Lui aveva perduto la bussola e l’orientamento. Voleva vederla. Voleva rapirla. Voleva scoprirla, annusarla, sentirla, toccarla, leccarla, ammirarla. Averla davanti a sé, solo per sé, per un lungo tempo.

Ma era sposato.

A lei non piaceva il piccolo quadrato in cui bisognava muovere le pedine. Tutto così stretto e asfittico. Voleva il mare. L’aperto, il disteso, l’infinito.

(…)

– Vorrei pranzare con te.

Non si erano mai visti fuori, non erano mai stati soli. Si assaporavano solo assaporando il caffè. Mescolavano il sogno con lo zucchero. L’Eros si scioglieva nella tazzina. Ciascuno poi andava per la sua strada portandosi dietro il profumo e il gusto. Finché l’aroma non svaniva assorbito dalle occupazioni della routine quotidiana.

Era un ristorante di campagna. C’era erba, odore di erba e un pendio con un boschetto. Ormai era primavera.

L’imbarazzo di stare uno di fronte all’altra per un tempo più lungo di un caffè a colazione.

(…)

Arrivò il primo piatto e nei calici il cameriere versò il vino rubino. Il vino le dava subito alla testa. Arianna lo sapeva: troppo magro il suo corpo. Bastava un sorso: tutto girava e non c’era sostegno. In quell’atmosfera vibrata si guardavano, si studiavano, gustavano le prelibate vivande e sorseggiavano il vino.

Insieme prendevano il calice e lo portavano alle labbra, insieme lo sentivano denso e morbido in bocca come un bacio liquido, insieme lo lasciavano scendere nelle vene.

Fu così che, sorso dopo sorso, le distanze si sciolsero e le ridenti parole si gettarono a capofitto nei calici. Fecero tuffi inebrianti, schizzando di rubino la candida tovaglia.

Fu così che d’un tratto tutto si sciolse. Il laccio della camicetta, il laccio dei capelli, il laccio delle scarpe, il laccio in vita della vita.

Cominciarono a ridere. I loro corpi si muovevano simmetricamente allontanandosi e avvicinandosi al fulcro. Come calamite sempre più attirate dal magnetismo di Eros, dai vapori di Bacco.

Lui le accarezzó le mani, il viso, le gambe. Dopo il dolce il vino era finito, così come era finito il controllo razionale: gli uncini del “si deve” e “non si deve”.

La portò di sopra ridente e svanita.

Si addormentarono così uno nelle braccia dell’altra.

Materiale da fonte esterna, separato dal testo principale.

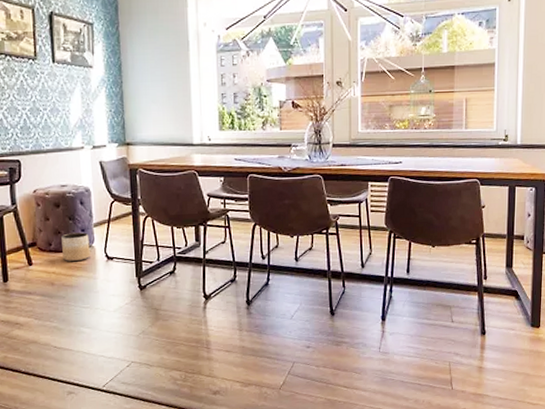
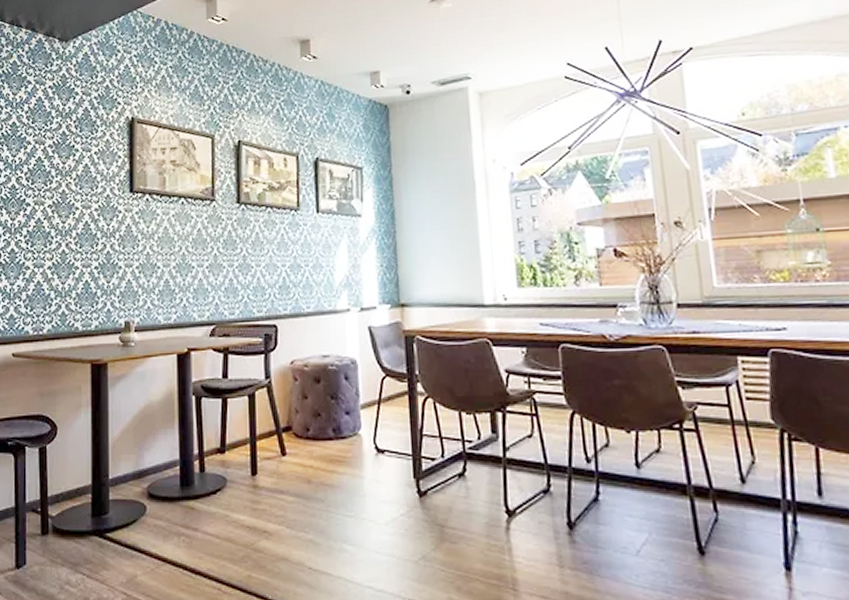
planter: present [61,232,90,262] -> none [321,415,356,454]

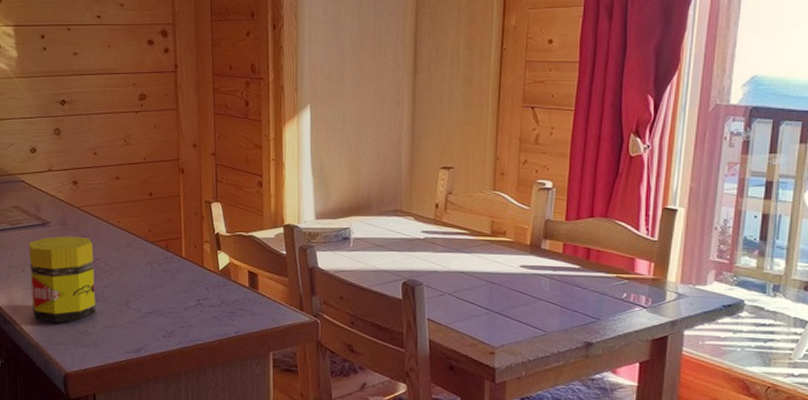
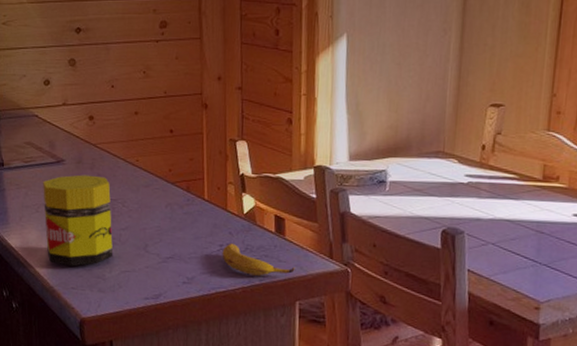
banana: none [199,297,268,328] -> present [222,243,295,276]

Quando si risvegliarono occorreva andare. Il confine del box era segnato. Occorreva trovare la via d’uscita. La porta che riportava nel sociale delle regole, del dover essere e fare. Rivestire il corpo, truccare il viso, rimettersi le maschere. Uscire.

Si rividero il lunedì mattina al caffè delle sette e mezza. Si sorrisero e si amarono. La verità era stata svelata dal vino. L’intimità del sonno, uno nelle braccia dell’altra, valeva più di ogni altra reale cosa esterna.

Mitico, divino e reale era il loro sogno in cui Bacco rideva.